La Iglesia reconoce abierta y sinceramente que su misión no es de orden político, económico o social. No está de más recordar, una vez más, la neta distinción que el Señor mismo estableció entre las cosas de Dios y las cosas del César. No conviene mezclar las esferas o los ámbitos que son netamente distintos. Ni a la Iglesia le están permitidas indebidas injerencias en los asuntos que no son de su incumbencia, ni al estado le está consentido sobrepasar los límites que definen el ámbito de sus competencias.
Pero si es cierto que el fin de la Iglesia es de orden netamente religioso, no lo es menos que de su misión religiosa derivan, como dice el Concilio Vaticano II, “funciones, luces y energías que pueden servir para establecer y consolidar la comunidad humana según la ley divina” (Gaudium et spes, 42). Son dos verdades que no se excluyen ni contradicen; piden más bien ser armónicamente articuladas. La Iglesia, de una parte, en virtud de su naturaleza y de su misión, no está ligada a ninguna forma particular de civilización humana ni a sistema político alguno, económico o social, ni tampoco a ningún partido. Pero, de otra, no es posible olvidar que los asuntos humanos, relativos a la vida política, a la economía o al orden social, no son extraños o completamente ajenos a la vida religiosa. La Iglesia no es indiferente ni mantiene una actitud de equidistancia ante los distintos modos de organizar los “asuntos humanos”. No todos, en efecto, están acordes con la verdad del hombre y de la sociedad. Los cristianos debemos, por eso, tratar de ordenar y gestionar esos asuntos temporales según Dios” (Lumen gentium, 31b). De manera particular los laicos cristianos deben empeñarse en que la ordenación y gestión de dichos asuntos se hagan “conforme a Cristo y sean para la gloria del Creador y del Redentor” (ibídem). Como dice muy bien el Concilio, se trata, en definitiva, de lograr que “la ley divina quede grabada en la ciudad terrena” (Gaudium et spes, 43b).
Las palabras del Concilio son claras.
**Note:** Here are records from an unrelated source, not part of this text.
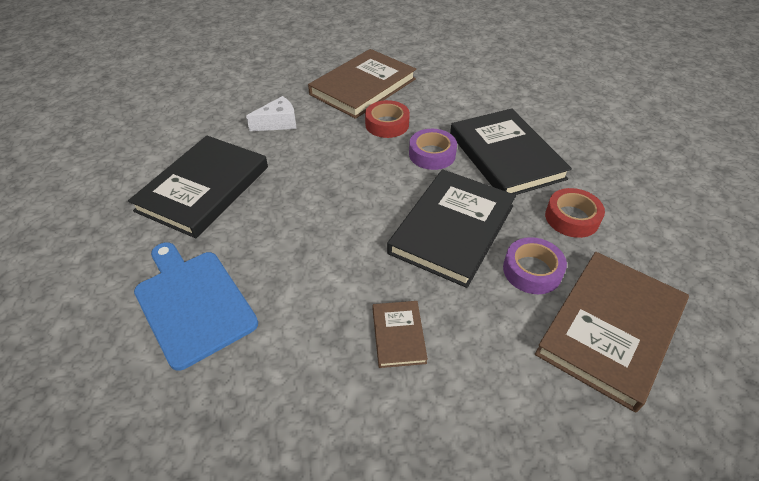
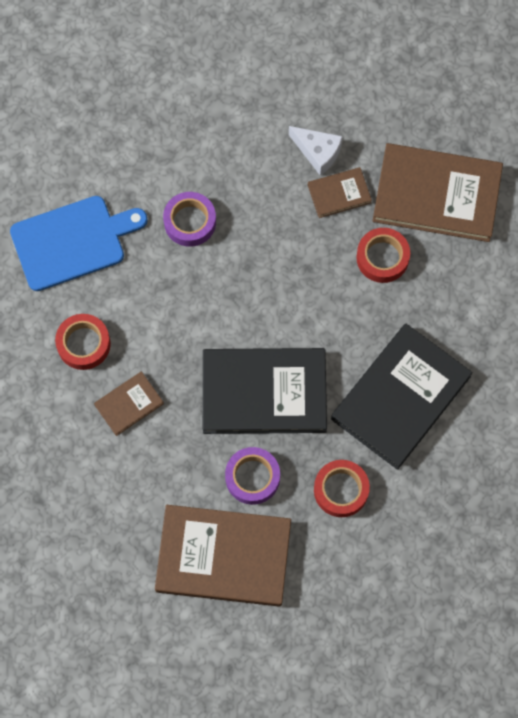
camera: 60 degrees right, 25 degrees up
(193, 303) = (72, 242): blue cutting board -> blue cutting board turned 45 degrees clockwise
(204, 188) = (188, 156): black book -> none
(304, 345) = (83, 344): none -> red tape
(319, 125) = (339, 193): none -> brown book
(432, 154) = (359, 326): purple tape -> purple tape (190, 222)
Los cristianos estamos llamados a llevar al mundo, a sus estructuras e instituciones el fermento del Evangelio. Es este un modo específico de participar en la tarea divina de la redención de los hombres. Es enteramente lógico que quien ha sido ganado por Cristo, quien acoge su palabra salvadora, la conserva y la guarda como un tesoro en su corazón, la haga fructificar en su vida y en su acción, dando testimonio, con la palabra y con la vida, de su fe.
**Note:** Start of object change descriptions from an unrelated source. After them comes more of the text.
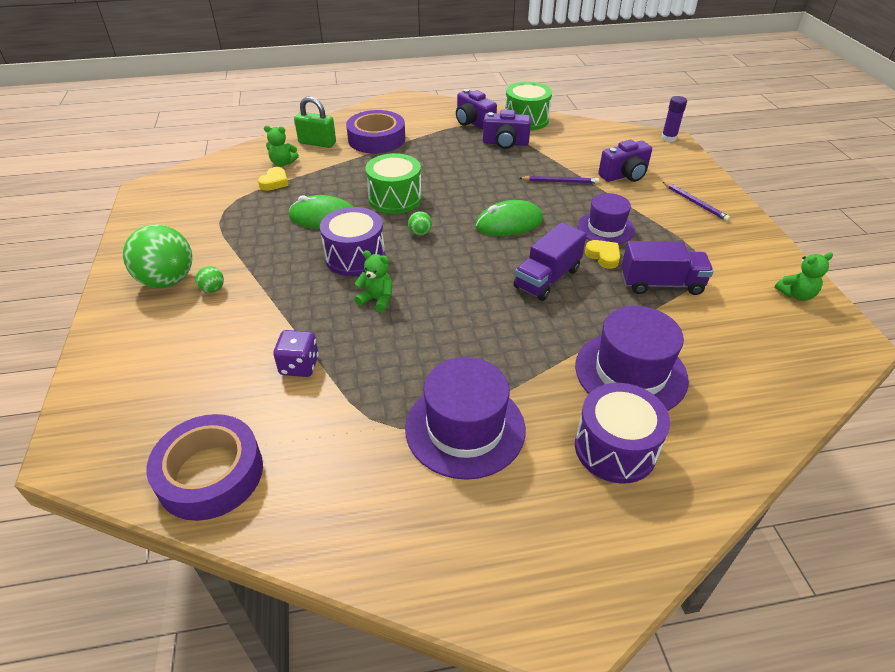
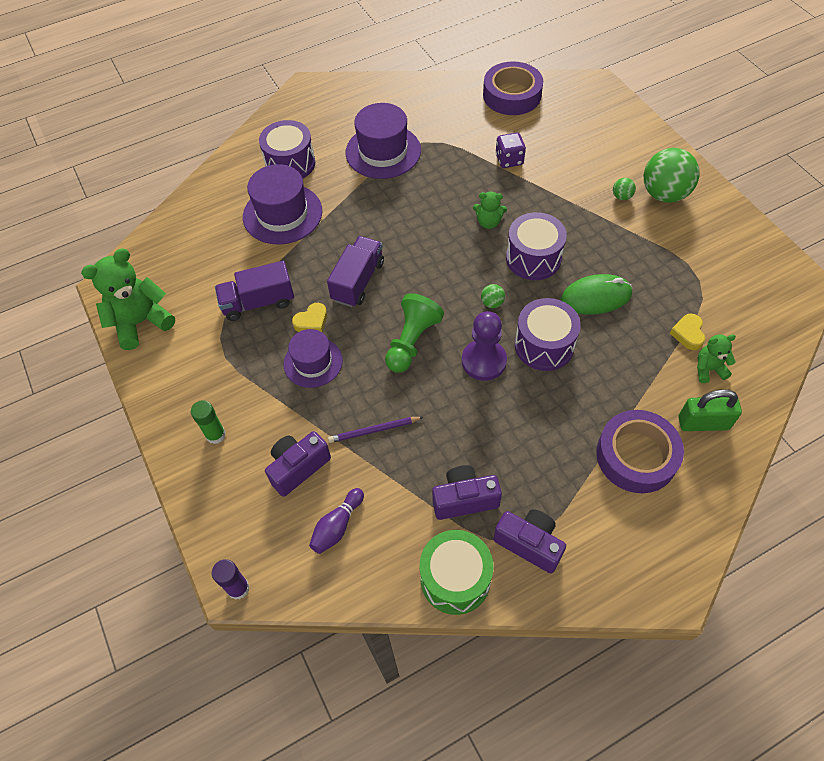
camera: 165 degrees right, 15 degrees up
(395, 198) = (544, 345): green drum -> purple drum
(452, 200) = (484, 361): none -> purple pawn
(509, 223) = (412, 341): green mouse -> green pawn
(598, 148) = (337, 526): none -> purple bowling pin
(603, 256) = (312, 321): yellow heart -> yellow heart turned 75 degrees counterclockwise
(695, 203) = (215, 435): purple pencil -> green glue stick
(796, 294) = (141, 322): green teddy bear -> green teddy bear, size x1.89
No podemos olvidar estas verdades elementales cristianas a la hora de elegir los programas y las personas llamadas a ocuparse de los negocios comunes de un pueblo. Si bien, como decíamos, el reino de Dios y el del César no coinciden, no es menos verdad que se puede construir un mundo y edificar un orden social más o menos acorde con los planes de Dios sobre los hombres, sobre la sociedad, el matrimonio y la familia, sobre la persona humana. De tu voto depende, en parte.